● TASK DETAILS: Count the lines in the rows below that contain the string "with", matching case exactly, and give only the number.

● Data entries:

+---+

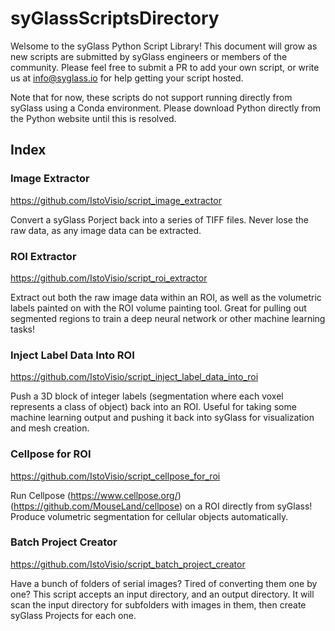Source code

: # syGlassScriptsDirectory

Welsome to the syGlass Python Script Library! This document will grow as new scripts are submitted by syGlass engineers or members of the community. Please feel free to submit a PR to add your own script, or write us at info@syglass.io for help getting your script hosted.

Note that for now, these scripts do not support running directly from syGlass using a Conda environment. Please download Python directly from the Python website until this is resolved.

## Index

### Image Extractor
https://github.com/IstoVisio/script_image_extractor

Convert a syGlass Porject back into a series of TIFF files. Never lose the raw data, as any image data can be extracted.

### ROI Extractor
https://github.com/IstoVisio/script_roi_extractor

Extract out both the raw image data within an ROI, as well as the volumetric labels painted on with the ROI volume painting tool. Great for pulling out segmented regions to train a deep neural network or other machine learning tasks!

### Inject Label Data Into ROI
https://github.com/IstoVisio/script_inject_label_data_into_roi

Push a 3D block of integer labels (segmentation where each voxel represents a class of object) back into an ROI. Useful for taking some machine learning output and pushing it back into syGlass for visualization and mesh creation.

### Cellpose for ROI
https://github.com/IstoVisio/script_cellpose_for_roi

Run Cellpose (https://www.cellpose.org/) (https://github.com/MouseLand/cellpose) on a ROI directly from syGlass! Produce volumetric segmentation for cellular objects automatically.

### Batch Project Creator
https://github.com/IstoVisio/script_batch_project_creator

Have a bunch of folders of serial images? Tired of converting them one by one? This script accepts an input directory, and an output directory. It will scan the input directory for subfolders with images in them, then create syGlass Projects for each one. 
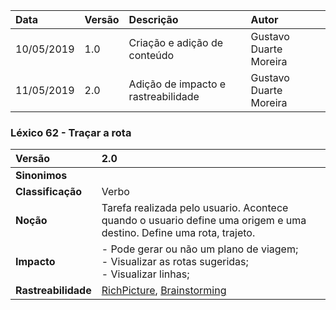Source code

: |Data|Versão|Descrição|Autor|
|:---|:---|:---|:---|
|10/05/2019|1.0|Criação e adição de conteúdo|Gustavo Duarte Moreira|
|11/05/2019|2.0|Adição de impacto e rastreabilidade|Gustavo Duarte Moreira|

### Léxico 62 - Traçar a rota

|Versão|2.0
|:-|:-|
|**Sinonimos**| |
|**Classificação**| Verbo |
|**Noção**| Tarefa realizada pelo usuario. Acontece quando o usuario define uma origem e uma destino. Define uma rota, trajeto. |
|**Impacto**|- Pode gerar ou não um plano de viagem; <br>- Visualizar as rotas sugeridas;<br>- Visualizar linhas;|
|**Rastreabilidade**| [RichPicture](https://github.com/Andre-Eduardo/2019.1-Requisitos-Moovit/wiki/RichPicture-Versão-1.2#rp012---usu%C3%A1rio-mobile-cadastrado-e-n%C3%A3o-cadastrado), [Brainstorming](https://github.com/Andre-Eduardo/2019.1-Requisitos-Moovit/wiki/Brainstorming)|

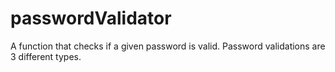 # passwordValidator
A function that checks if a given password is valid. Password validations are 3 different types. 

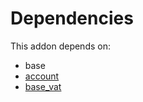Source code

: # Dependencies

This addon depends on:

- base
- [account](https://github.com/bringout/oca-ocb-accounting)
- [base_vat](https://github.com/bringout/oca-ocb-core)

+---+

● TASK RESPONSE: 2